Log(base6) - log(base 6)(x-1)=1

MY SET UP:

log_6[1/(x-1)] = 1

6^1 = 1/(x-1)

6 = 1/(x-1)

6(x-1) = 1

6x - 6 = 1

6x = 7

x = 7/6

x = 1.2

Right or wrong? If wrong, why?

2. Looks good to me

3. That's correct.

Originally Posted by magentarita
Log(base6) - log(base 6)(x-1)=1

MY SET UP:

log_6[1/(x-1)] = 1

6^1 = 1/(x-1)

6 = 1/(x-1)

6(x-1) = 1

6x - 6 = 1

6x = 7

x = 7/6

x = 1.2

Right or wrong? If wrong, why?

4. Originally Posted by magentarita
Log(base6) - log(base 6)(x-1)=1

MY SET UP:

log_6[1/(x-1)] = 1

6^1 = 1/(x-1)

6 = 1/(x-1)

6(x-1) = 1

6x - 6 = 1

6x = 7

x = 7/6

x = 1.2

Right or wrong? If wrong, why?
It looks like you left something out of the question...
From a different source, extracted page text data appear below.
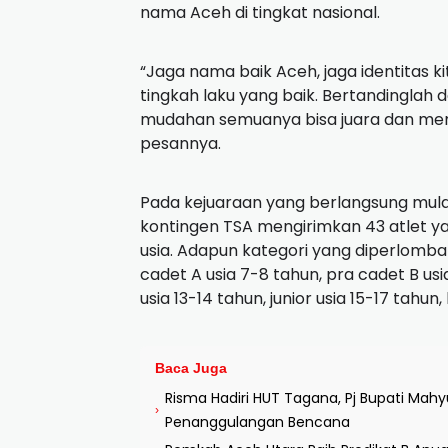
nama Aceh di tingkat nasional.
“Jaga nama baik Aceh, jaga identitas 
tingkah laku yang baik. Bertandinglah 
mudahan semuanya bisa juara dan me
pesannya.
Pada kejuaraan yang berlangsung mulai
kontingen TSA mengirimkan 43 atlet y
usia. Adapun kategori yang diperlombak
cadet A usia 7-8 tahun, pra cadet B usia
usia 13-14 tahun, junior usia 15-17 tahun,
Baca Juga
Risma Hadiri HUT Tagana, Pj Bupati Ma
›
Penanggulangan Bencana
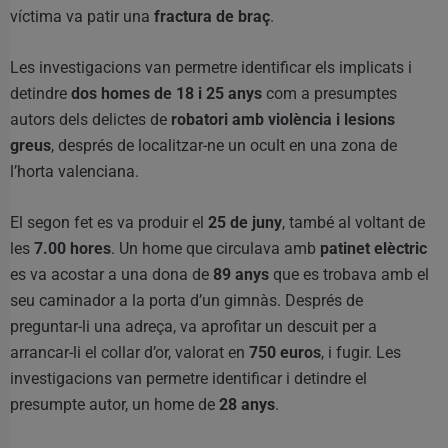
víctima va patir una
fractura de braç
.
Les investigacions van permetre identificar els implicats i
detindre
dos homes de 18 i 25 anys
com a presumptes
autors dels delictes de
robatori amb violència i lesions
greus
, després de localitzar-ne un ocult en una zona de
l’horta valenciana.
El segon fet es va produir el
25 de juny
, també al voltant de
les
7.00 hores
. Un home que circulava amb
patinet elèctric
es va acostar a una dona de
89 anys
que es trobava amb el
seu caminador a la porta d’un gimnàs. Després de
preguntar-li una adreça, va aprofitar un descuit per a
arrancar-li el collar d’or, valorat en
750 euros
, i fugir. Les
investigacions van permetre identificar i detindre el
presumpte autor, un home de
28 anys
.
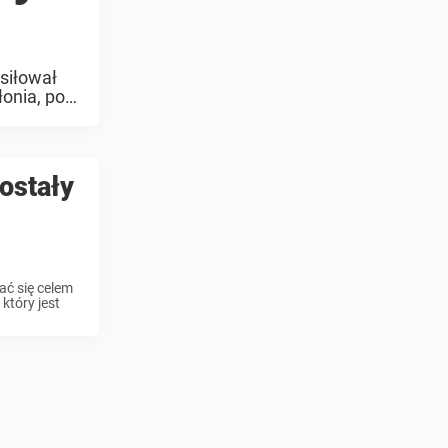
siłował
onia, po
ostały
ać się celem
który jest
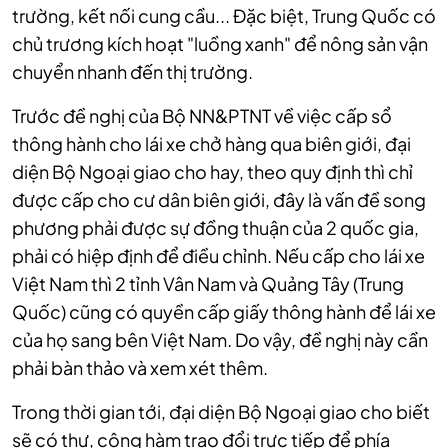
trường, kết nối cung cầu... Đặc biệt, Trung Quốc có
chủ trương kích hoạt "luồng xanh" để nông sản vận
chuyển nhanh đến thị trường.
Trước đề nghị của Bộ NN&PTNT về việc cấp sổ
thông hành cho lái xe chở hàng qua biên giới, đại
diện Bộ Ngoại giao cho hay, theo quy định thì chỉ
được cấp cho cư dân biên giới, đây là vấn đề song
phương phải được sự đồng thuận của 2 quốc gia,
phải có hiệp định để điều chỉnh. Nếu cấp cho lái xe
Việt Nam thì 2 tỉnh Vân Nam và Quảng Tây (Trung
Quốc) cũng có quyền cấp giấy thông hành để lái xe
của họ sang bên Việt Nam. Do vậy, đề nghị này cần
phải bàn thảo và xem xét thêm.
Trong thời gian tới, đại diện Bộ Ngoại giao cho biết
sẽ có thư, công hàm trao đổi trực tiếp để phía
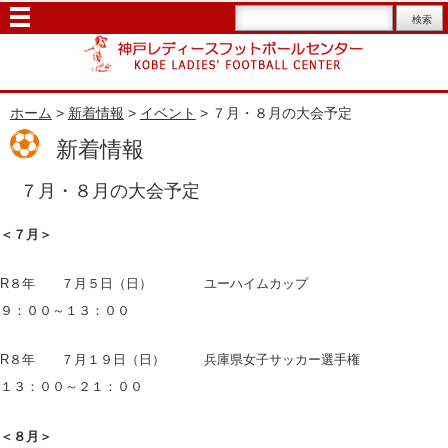
ホーム
>
新着情報
>
イベント
> ７月・８月の大会予定
新着情報
７月・８月の大会予定
＜７月＞
R８年 ７月５日（日） ユーハイムカップ
９：００～１３：００
R８年 ７月１９日（日） 兵庫県女子サッカー選手権
１３：００～２１：００
＜８月＞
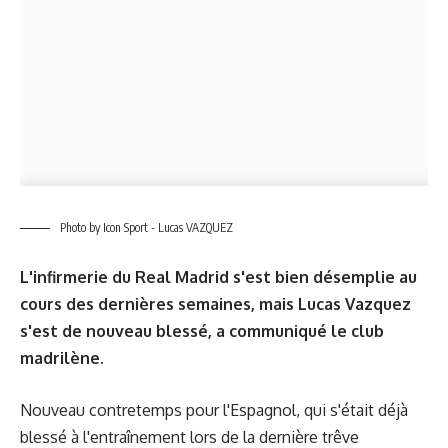
Photo by Icon Sport - Lucas VAZQUEZ
L'infirmerie du Real Madrid s'est bien désemplie au
cours des dernières semaines, mais Lucas Vazquez
s'est de nouveau blessé, a communiqué le club
madrilène.
Nouveau contretemps pour l'Espagnol, qui s'était déjà
blessé à l'entraînement lors de la dernière trêve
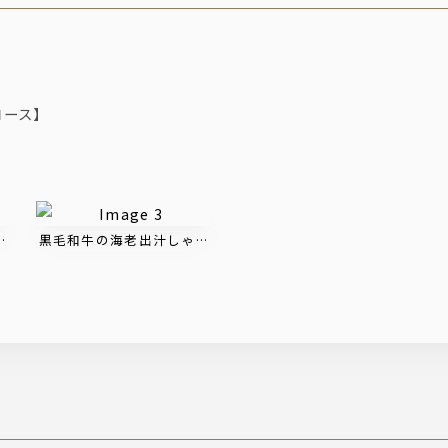
コース】
000円『ヒラツカ定番料理』『鮮魚刺身３点盛り』『牛すじ赤ワイン煮
コース｜飲み放題2時間付き 8,000円『鮮魚刺身５点盛り』『ワイ
黒毛和牛の海老出汁しゃぶしゃぶコース｜飲み放題2時間付き10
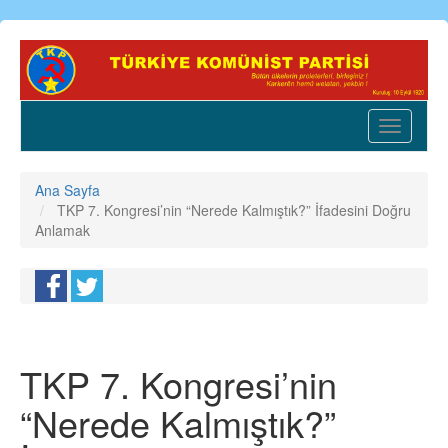
Ana
içeriğe
atla
Toggle
navigatio
Ana Sayfa
TKP 7. Kongresi’nin “Nerede Kalmıştık?” İfadesini Doğru
Anlamak
TKP 7. Kongresi’nin
“Nerede Kalmıştık?”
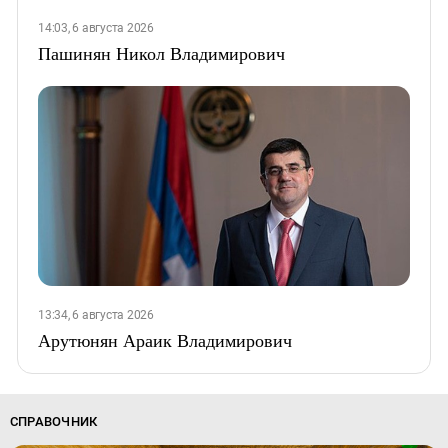
14:03, 6 августа 2026
Пашинян Никол Владимирович
13:34, 6 августа 2026
Арутюнян Араик Владимирович
СПРАВОЧНИК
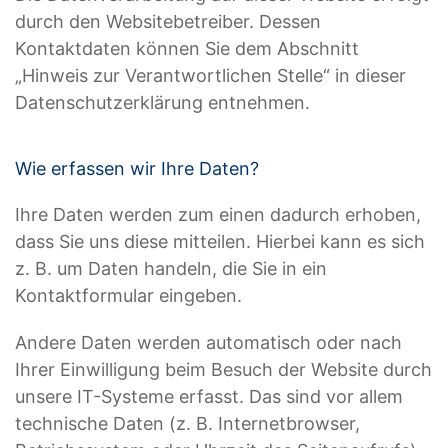
durch den Websitebetreiber. Dessen
Kontaktdaten können Sie dem Abschnitt
„Hinweis zur Verantwortlichen Stelle“ in dieser
Datenschutzerklärung entnehmen.
Wie erfassen wir Ihre Daten?
Ihre Daten werden zum einen dadurch erhoben,
dass Sie uns diese mitteilen. Hierbei kann es sich
z. B. um Daten handeln, die Sie in ein
Kontaktformular eingeben.
Andere Daten werden automatisch oder nach
Ihrer Einwilligung beim Besuch der Website durch
unsere IT-Systeme erfasst. Das sind vor allem
technische Daten (z. B. Internetbrowser,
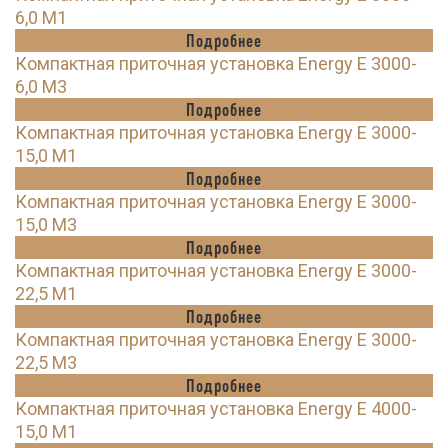
6,0 M1
Подробнее
Компактная приточная установка Energy E 3000-
6,0 M3
Подробнее
Компактная приточная установка Energy E 3000-
15,0 M1
Подробнее
Компактная приточная установка Energy E 3000-
15,0 M3
Подробнее
Компактная приточная установка Energy E 3000-
22,5 M1
Подробнее
Компактная приточная установка Energy E 3000-
22,5 M3
Подробнее
Компактная приточная установка Energy E 4000-
15,0 M1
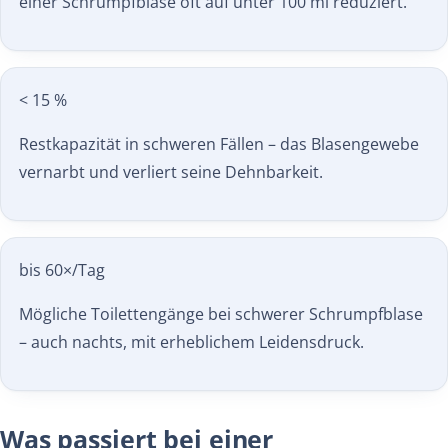
einer Schrumpfblase oft auf unter 100 ml reduziert.
< 15 %
Restkapazität in schweren Fällen – das Blasen­gewebe
vernarbt und verliert seine Dehnbarkeit.
bis 60×/Tag
Mögliche Toiletten­gänge bei schwerer Schrumpfblase
– auch nachts, mit erheblichem Leidens­druck.
Was passiert bei einer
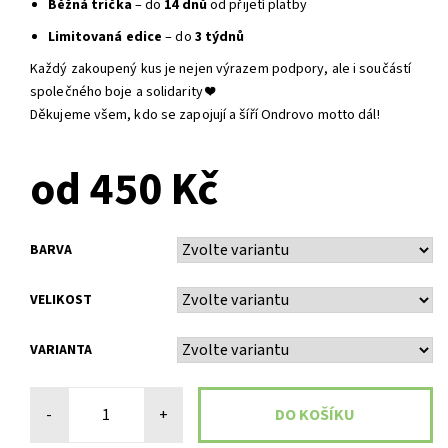
Běžná trička
– do
14 dnů
od přijetí platby
Limitovaná edice
– do
3 týdnů
Každý zakoupený kus je nejen výrazem podpory, ale i součástí
společného boje a solidarity ❤️
Děkujeme všem, kdo se zapojují a šíří Ondrovo motto dál!
od 450 Kč
BARVA
VELIKOST
VARIANTA
-
+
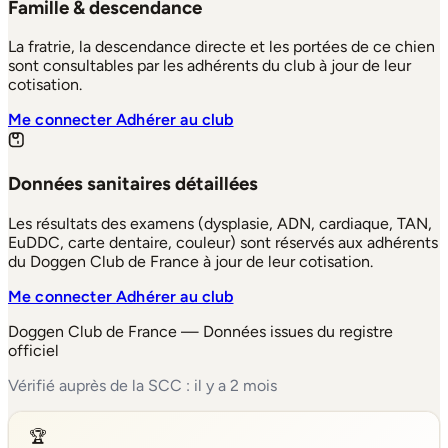
Famille & descendance
La fratrie, la descendance directe et les portées de ce chien
sont consultables par les adhérents du club à jour de leur
cotisation.
Me connecter
Adhérer au club
Données sanitaires détaillées
Les résultats des examens (dysplasie, ADN, cardiaque, TAN,
EuDDC, carte dentaire, couleur) sont réservés aux adhérents
du Doggen Club de France à jour de leur cotisation.
Me connecter
Adhérer au club
Doggen Club de France — Données issues du registre
officiel
Vérifié auprès de la SCC : il y a 2 mois
🏆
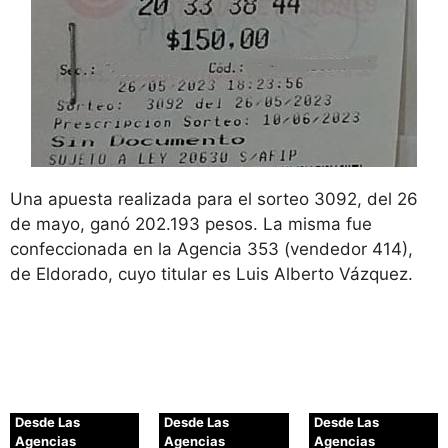
Una apuesta realizada para el sorteo 3092, del 26
de mayo, ganó 202.193 pesos. La misma fue
confeccionada en la Agencia 353 (vendedor 414),
de Eldorado, cuyo titular es Luis Alberto Vázquez.
Desde Las
Desde Las
Desde Las
Agencias
Agencias
Agencias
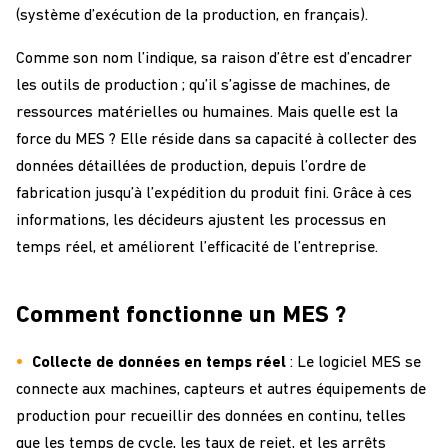
(système d’exécution de la production, en français).
Comme son nom l’indique, sa raison d’être est d’encadrer
les outils de production ; qu’il s’agisse de machines, de
ressources matérielles ou humaines. Mais quelle est la
force du MES ? Elle réside dans sa capacité à collecter des
données détaillées de production, depuis l’ordre de
fabrication jusqu’à l’expédition du produit fini. Grâce à ces
informations, les décideurs ajustent les processus en
temps réel, et améliorent l’efficacité de l’entreprise.
Comment fonctionne un MES ?
Collecte de données en temps réel
: Le logiciel MES se
connecte aux machines, capteurs et autres équipements de
production pour recueillir des données en continu, telles
que les temps de cycle, les taux de rejet, et les arrêts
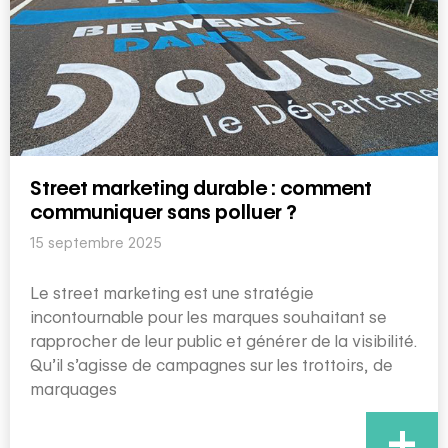
Street marketing durable : comment
communiquer sans polluer ?
15 septembre 2025
Le street marketing est une stratégie
incontournable pour les marques souhaitant se
rapprocher de leur public et générer de la visibilité.
Qu’il s’agisse de campagnes sur les trottoirs, de
marquages
+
$\log_6\left(\dots\right)-\log_6\left(x-1\right)=1$

Would you fill in the dots?

PS: If it is indeed $\log_6\left(1\right)-\log_6\left(x-1\right)=1$, then your work is correct.

5. Originally Posted by magentarita
Log(base6) - log(base 6)(x-1)=1

MY SET UP:

log_6[1/(x-1)] = 1

6^1 = 1/(x-1)

6 = 1/(x-1)

6(x-1) = 1

6x - 6 = 1

6x = 7

x = 7/6

x = 1.2

Right or wrong? If wrong, why?
1. In the original equation the argument of the first log-term is missing. According to your calculations it seems to be 1.

2. All calculations are correct - but $\dfrac76 \neq 1.2$

3. You can control your work yourself by plugging in your solution into the original equation. If you get a true statement then your work is correct.

....

121b) May I ask you a favour? Sometimes it is very difficult for me to read your questions. Why don't you use simply black colour for writing?

6. ## ok...

I thank both replies. I will use simply black ink from now when asking questions.